Use TOML, governed by a .rgf file (analogous to .gitignore, .env, .editorconfig).
- Human-readable: Lower cognitive overhead than YAML/JSON for non-developers.
- Trivially parseable: Python's
tomllib(stdlib since 3.11) handles it with zero dependencies. - Familiar convention: The
.rgfextension signals "this is a governance rules file" and is auto-detected by ResGov from the working directory. - Section-per-agent: TOML's
[table]syntax maps naturally to per-agent configuration.
- Only one
.rgffile per ResGov instance (no includes/imports). - For multi-instance setups, manage
.rgffiles per deployment (Ansible, Terraform, etc.).
| Option | Rejected Because |
|---|---|
| YAML | Indentation errors, larger spec, needs PyYAML dependency |
| JSON | No comments, painful for multi-line lists |
| Environment variables | Doesn't scale to per-agent sections |
| Database config | Circular dependency — DB needs auth, auth needs config |
Status: Accepted
Date: 2026-05-29
ResGov's core function is a transparent LLM proxy. It must work with existing frameworks (CrewAI, LangLang, LlamaIndex, custom code) without SDK changes.
Implement an OpenAI-compatible /v1/chat/completions endpoint.
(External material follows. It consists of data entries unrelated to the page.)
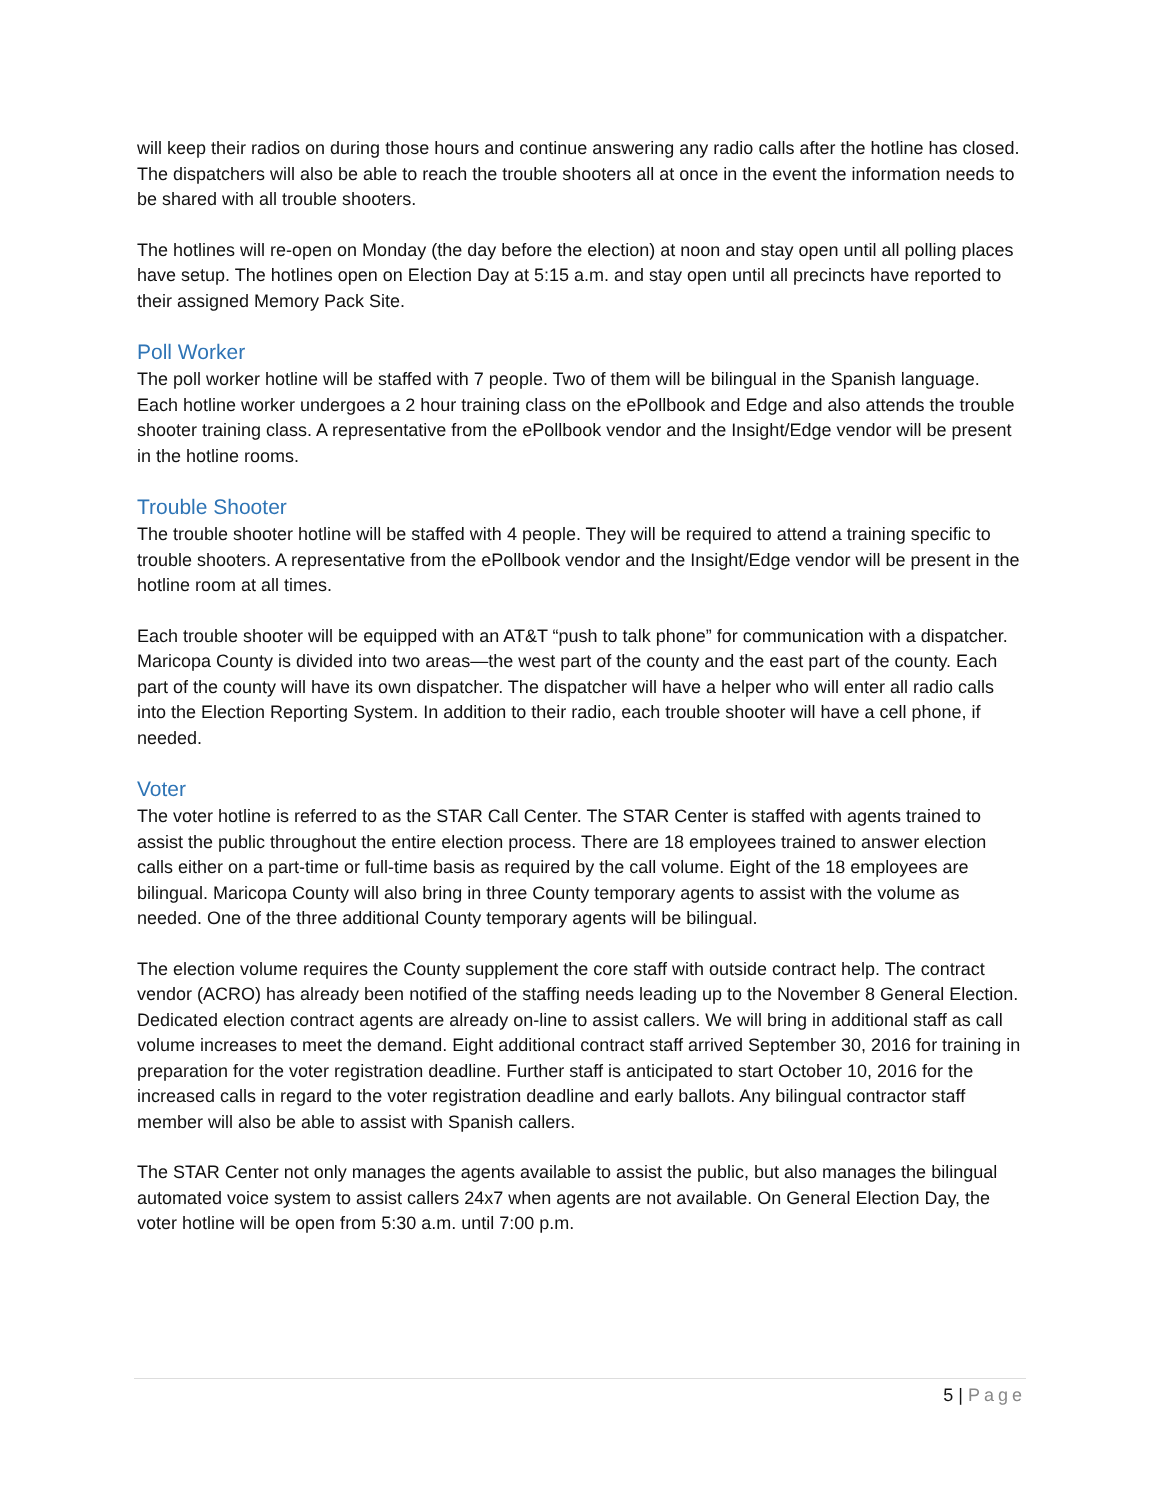will keep their radios on during those hours and continue answering any radio calls after the hotline has closed. The dispatchers will also be able to reach the trouble shooters all at once in the event the information needs to be shared with all trouble shooters.
The hotlines will re-open on Monday (the day before the election) at noon and stay open until all polling places have setup. The hotlines open on Election Day at 5:15 a.m. and stay open until all precincts have reported to their assigned Memory Pack Site.
Poll Worker
The poll worker hotline will be staffed with 7 people. Two of them will be bilingual in the Spanish language. Each hotline worker undergoes a 2 hour training class on the ePollbook and Edge and also attends the trouble shooter training class. A representative from the ePollbook vendor and the Insight/Edge vendor will be present in the hotline rooms.
Trouble Shooter
The trouble shooter hotline will be staffed with 4 people. They will be required to attend a training specific to trouble shooters. A representative from the ePollbook vendor and the Insight/Edge vendor will be present in the hotline room at all times.
Each trouble shooter will be equipped with an AT&T “push to talk phone” for communication with a dispatcher. Maricopa County is divided into two areas—the west part of the county and the east part of the county. Each part of the county will have its own dispatcher. The dispatcher will have a helper who will enter all radio calls into the Election Reporting System. In addition to their radio, each trouble shooter will have a cell phone, if needed.
Voter
The voter hotline is referred to as the STAR Call Center. The STAR Center is staffed with agents trained to assist the public throughout the entire election process. There are 18 employees trained to answer election calls either on a part-time or full-time basis as required by the call volume. Eight of the 18 employees are bilingual. Maricopa County will also bring in three County temporary agents to assist with the volume as needed. One of the three additional County temporary agents will be bilingual.
The election volume requires the County supplement the core staff with outside contract help. The contract vendor (ACRO) has already been notified of the staffing needs leading up to the November 8 General Election. Dedicated election contract agents are already on-line to assist callers. We will bring in additional staff as call volume increases to meet the demand. Eight additional contract staff arrived September 30, 2016 for training in preparation for the voter registration deadline. Further staff is anticipated to start October 10, 2016 for the increased calls in regard to the voter registration deadline and early ballots. Any bilingual contractor staff member will also be able to assist with Spanish callers.
The STAR Center not only manages the agents available to assist the public, but also manages the bilingual automated voice system to assist callers 24x7 when agents are not available. On General Election Day, the voter hotline will be open from 5:30 a.m. until 7:00 p.m.
5 | Page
Frameworks switch by changing base_url only.
- Zero-friction adoption: Every major LLM framework supports configuring a custom
base_url. - No vendor lock-in: If a user outgrows ResGov, they revert the
base_url— no code changes. - Header-based routing: Agent ID and org ID are passed via HTTP headers (
X-ResGov-Agent-ID), keeping the request body untouched.
| Provider | Base URL | Auth |
|---|---|---|
| OpenRouter | https://openrouter.ai/api/v1 |
API Key |
| GitHub Copilot | https://api.githubcopilot.com |
OAuth Token |
| Custom OpenAI-compatible | Configurable | API Key |
Each provider adapter handles model name mapping, auth headers, and response normalization.
Status: Accepted
Date: 2026-05-29
ResGov must support multiple LLM providers (OpenRouter, GitHub Copilot, potentially direct OpenAI/Anthropic) with different auth methods, model naming conventions, and pricing structures.
Each provider is a separate module under src/providers.py implementing a common interface:
class LLMProvider(Protocol):
async def chat_completion(self, request: ChatRequest) -> ChatResponse: ...
def resolve_model(self, model_alias: str) -> str: ...
def estimate_cost(self, model: str, tokens: int) -> float: ...- Extensible: Adding a new provider = adding a new module, zero changes to core engine.
- Testable: Each provider can be mocked independently.
- Cost-aware: The
estimate_costmethod enables budget enforcement before the request is sent.
- Provider auto-detection is based on URL patterns. No magic.
- Price data is cached locally (
src/price_cache.py) with TTL to avoid runtime API calls.